Green production technologies have achieved breakthrough mass production, restructuring the industry's production system. For a long time, the mainstream sulfuric acid process for silica in China has been a major pain point for industry emission reduction. By 2026, domestic enterprises will fully industrialize the green processes of carbon sedimentation and carbonization independently developed by enterprises, completely overturning traditional production paths. Leading industry companies have innovatively launched a new "carbon control with carbon" process, extracting raw materials from agricultural waste such as rice husks and recycling carbon dioxide to replace traditional sulfuric acid raw materials. Compared to traditional methods, it can achieve a 60% reduction in carbon emissions, with significant improvements in product purity and dispersibility. Some enterprises have implemented rice husk ash recycling projects, creating a negative carbon production model. A single kilogram of silica can achieve carbon absorption, with significant advantages in the full lifecycle carbon footprint.

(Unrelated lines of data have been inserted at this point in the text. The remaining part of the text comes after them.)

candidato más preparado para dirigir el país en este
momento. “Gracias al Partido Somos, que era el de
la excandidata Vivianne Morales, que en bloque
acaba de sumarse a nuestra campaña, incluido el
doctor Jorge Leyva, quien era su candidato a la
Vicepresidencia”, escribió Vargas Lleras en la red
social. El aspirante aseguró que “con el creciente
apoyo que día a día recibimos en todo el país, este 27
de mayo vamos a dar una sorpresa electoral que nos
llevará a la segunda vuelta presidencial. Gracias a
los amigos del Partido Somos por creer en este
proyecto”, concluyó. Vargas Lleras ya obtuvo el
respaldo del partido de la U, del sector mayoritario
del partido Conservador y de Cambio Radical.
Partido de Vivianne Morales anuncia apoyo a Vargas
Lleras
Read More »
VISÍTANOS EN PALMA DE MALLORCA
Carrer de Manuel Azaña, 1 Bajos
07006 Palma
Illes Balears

International competition in green technology is becoming increasingly fierce, and domestic technology has achieved a leapfrog overtake. At the beginning of the year, Solvay Europe launched its first bio-based recyclable silica production unit, achieving a 35% carbon reduction by relying on rice husk ash raw materials, seizing the overseas green tire market. Facing international competition, domestic companies have quickly caught up and achieved technological breakthroughs. Domestically produced material-based and carbonized silica not only outperform overseas counterparts in emission reduction but also precisely regulate specific surface area, adapting to high-end scenarios such as new energy tires and high-end sealants. Currently, highly dispersed silica produced by green processes has successfully entered the supply chains of mainstream domestic and international tire companies, breaking the long-standing monopoly of high-end overseas products, and accelerating the pace of import substitution.

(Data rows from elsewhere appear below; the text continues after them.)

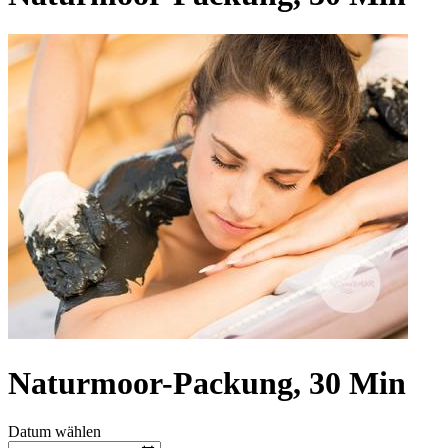
Naturmoor-Packung, 30 Min
Datum wählen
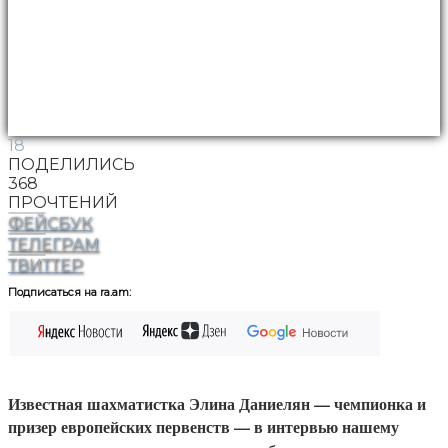
18
ПОДЕЛИЛИСЬ
368
ПРОЧТЕНИЙ
ФЕЙСБУК
ТЕЛЕГРАМ
ТВИТТЕР
Подписаться на ra.am:
Известная шахматистка Элина Даниелян — чемпионка и
призер европейских первенств — в интервью нашему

Downstream green demand is exploding, driving rigid demand for green silica to expand. With the rapid development of new energy vehicles and green tire industries, downstream markets continue to upgrade their requirements for low-carbon attributes in materials. New energy tires meet the demands of low rolling resistance, high wear resistance, and long driving range, requiring strict dispersibility and stability of silica. At the same time, vehicle manufacturers have full lifecycle carbon accounting mechanisms, forcing tire companies to fully switch to low-carbon fillers. Besides the tire sector, emerging sectors such as photovoltaic encapsulation adhesives, electronic flame-retardant materials, and high-end silicone rubber have also fully prioritized the use of green process white carbon black, driving continuous fulfillment of high-end green product orders. Leading companies now have green capacity scheduling cycles exceeding 30 days.
Industry insiders analyze that the white carbon black sector has now completed its transformation from "price competition" to "technology and low-carbon competition." In the next six months, environmental inspections and carbon cost control will continue to be core industry thresholds, and the survival space for traditional high-energy-consuming ordinary production capacity will continue to shrink. In the medium to long term, bio-based circular production and low-carbon carbonization processes will become the mainstream production methods in the industry. Green silica with high performance, low energy consumption, and a low carbon footprint will become the core products supporting industry growth and enhancing international competitiveness, driving the domestic silica industry to completely overcome the problem of low-end overcapacity and enter a new stage of high-quality green development.